Er gaukelt

Und schaukelt,

Er trappelt Und zappelt

Auf dem Stuhle hin und her.

Der Frankfurter Arzt Heinrich Hoffmann war es, der im Jahr 1845 in seinem Buch "Struwwelpeter" erstmals den Zappelphilipp versinnbildlichte, 1902 dann beschrieb ein englischer Kinderarzt wissenschaftlich jenes Störungsbild, das heute ADHS heißt - Aufmerksamkeits-Defizit-Hyperaktivitäts-Störung.

Krankheitsbild oder soziales Phänomen? Zwischen diesen Polen pendelt die Diskussion um steigende Diagnosezahlen und den Einsatz von Medikamenten wie dem Prototyp Ritalin. "ADHS ist eine Erkrankung, kein konstruiertes Problem", sagt Wolfgang Kaschnitz von der psychosomatischen Ambulanz der Uni-Kinderklinik Graz. Das Problem liege vielmehr darin, diese Erkrankung von anderen Störungsbildern zu unterscheiden. Dazu brauche es eine zeitaufwendige Diagnostik, wofür in vielen Kassenpraxen die Zeit fehle.

Nicht eine Ursache

Es gibt drei Symptomgruppen der ADHS:

  • die Aufmerksamkeits-,
  • die Hyperaktivitäts- und die
  • Impulskontrollstörung.

Kinder mit ADHS fällt es schwer, sich zu konzentrieren, da sie Wichtiges nicht von Unwichtigem unterscheiden können. Warum das so ist, ist noch nicht ganz klar: "Die eine Ursache gibt es nicht", sagt Kaschnitz. Oft spielen die Gene eine Rolle, man wisse auch, dass es Störungen im Neurotransmitterstoffwechsel von Dopamin und Noradrenalin gibt.

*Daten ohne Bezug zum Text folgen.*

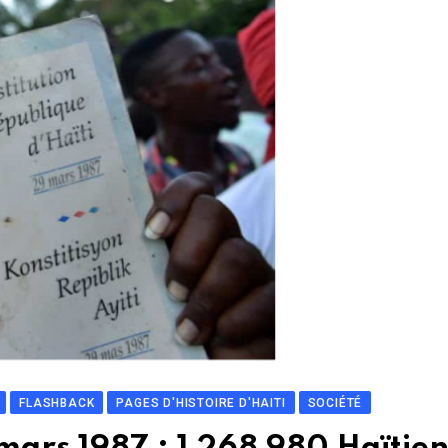
FLASHBACK
PAGES D'HISTOIRE D'HAITI
SOCIÉTÉ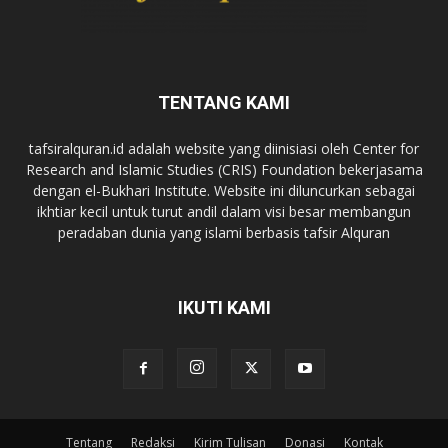
TENTANG KAMI
tafsiralquran.id adalah website yang diinisiasi oleh Center for
Research and Islamic Studies (CRIS) Foundation bekerjasama
dengan el-Bukhari Institute. Website ini diluncurkan sebagai
ikhtiar kecil untuk turut andil dalam visi besar membangun
peradaban dunia yang islami berbasis tafsir Alquran
IKUTI KAMI
Tentang
Redaksi
Kirim Tulisan
Donasi
Kontak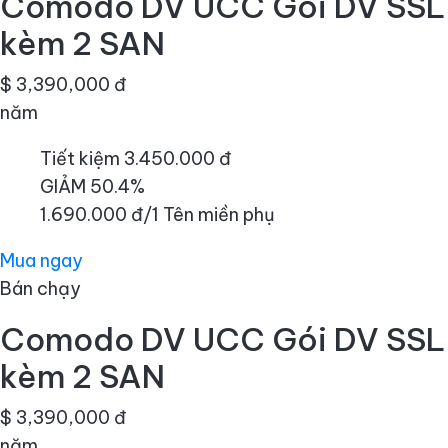
Comodo DV UCC Gói DV SSL
kèm 2 SAN
$ 3,390,000 đ
năm
Tiết kiệm 3.450.000 đ
GIẢM 50.4%
1.690.000 đ/1 Tên miền phụ
Mua ngay
Bán chạy
Comodo DV UCC Gói DV SSL
kèm 2 SAN
$ 3,390,000 đ
năm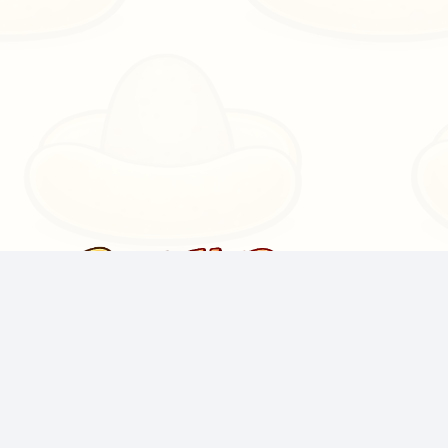
Von der Community getragen, kostenlose KI-Tools,
TTS und APIs für Twitch-Streamer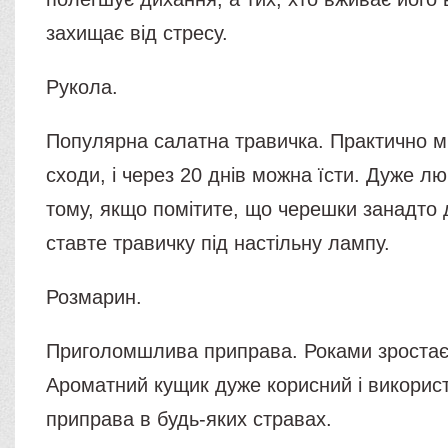
захищає від стресу.
Рукола.
Популярна салатна травичка. Практично м
сходи, і через 20 днів можна їсти. Дуже л
тому, якщо помітите, що черешки занадто д
ставте травичку під настільну лампу.
Розмарин.
Приголомшлива приправа. Роками зростає 
Ароматний кущик дуже корисний і викорис
приправа в будь-яких стравах.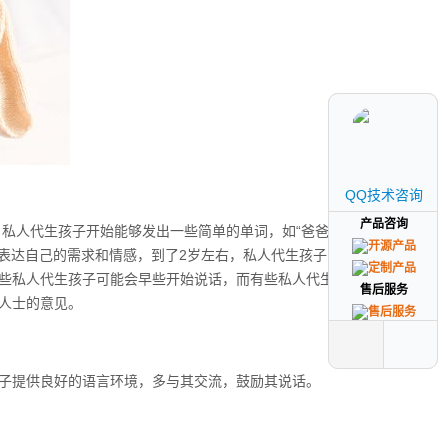
QQ技术咨询
QQ技术咨询
产品咨询
产品咨询
私人代生孩子开始能够发出一些简单的单词，如“爸爸”、“妈
表达自己的需求和情感，到了2岁左右，私人代生孩子的词汇
些私人代生孩子可能会早些开始说话，而有些私人代生孩子则
售后服务
售后服务
人士的意见。
子提供良好的语言环境，多与其交流，鼓励其说话。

"Die Therapie der ersten Wahl ist immer die Psychotherapie", sagt Kaschnitz. Kinder mit ADHS brauchen fixe Strukturen, so werden zum Beispiel Tagespläne erarbeitet, an denen sich die Kinder orientieren können. "Das Elterntraining ist ebenfalls ganz wichtig", sagt Kaschnitz. Erst wenn es dadurch keine Verbesserung gebe, solle man mit Medikamenten therapieren - Mittel der Wahl sind dabei sogenannte Stimulanzien.

Suchtmittel als Medikament?

In amerikanischen Schulklassen nehmen bis zu 20 Prozent der Kinder Stimulanzien, zu denen Ritalin zählt: Solche Zahlen, das Faktum, dass diese Stoffe zu den Suchtmitteln zählen und Nebenwirkungen wie Schlaflosigkeit und vermindertes Wachstum aufweisen, lassen Kritik am inflationären Einsatz von "Ruhigstellpillen" laut werden.

In Österreich bekommen zwei Prozent der ADHS-Kinder Medikamente - Experte Kaschnitz sieht darin zwar keine Überverschreibung, ortet aber ein Problem. "Medikamente werden häufiger verschrieben als Verhaltenstherapien, weil es einfach billiger ist." Die Medikamentenkosten trägt die Kasse, bei Psychotherapien falle ein nicht unerheblicher Selbstanteil für die Eltern an. Außerdem gebe es viel zu wenige Psychotherapeuten, die auf ADHS spezialisiert sind.

Für Erwachsene mit ADHS - ein Drittel aller Betroffenen leidet auch im Erwachsenenalter an den Symptomen - sei die Betreuungssituation noch schlechter. So landen oft auch Erwachsene in Kaschnitz' Ambulanz auf der Kinderklinik. Die Symptome bei Erwachsenen sind ähnlich: Sie sind sehr impulsiv, haben Probleme, sich zu organisieren, und sind sehr vergesslich.

In der ADHS-Therapie gilt jedenfalls: Nur ein Medikament einzuwerfen, sei definitiv der falsche Weg: "Zuerst muss man die richtigen Strukturen schaffen", sagt Experte Kaschnitz. Nur so könne einem Zappelphilipp geholfen werden.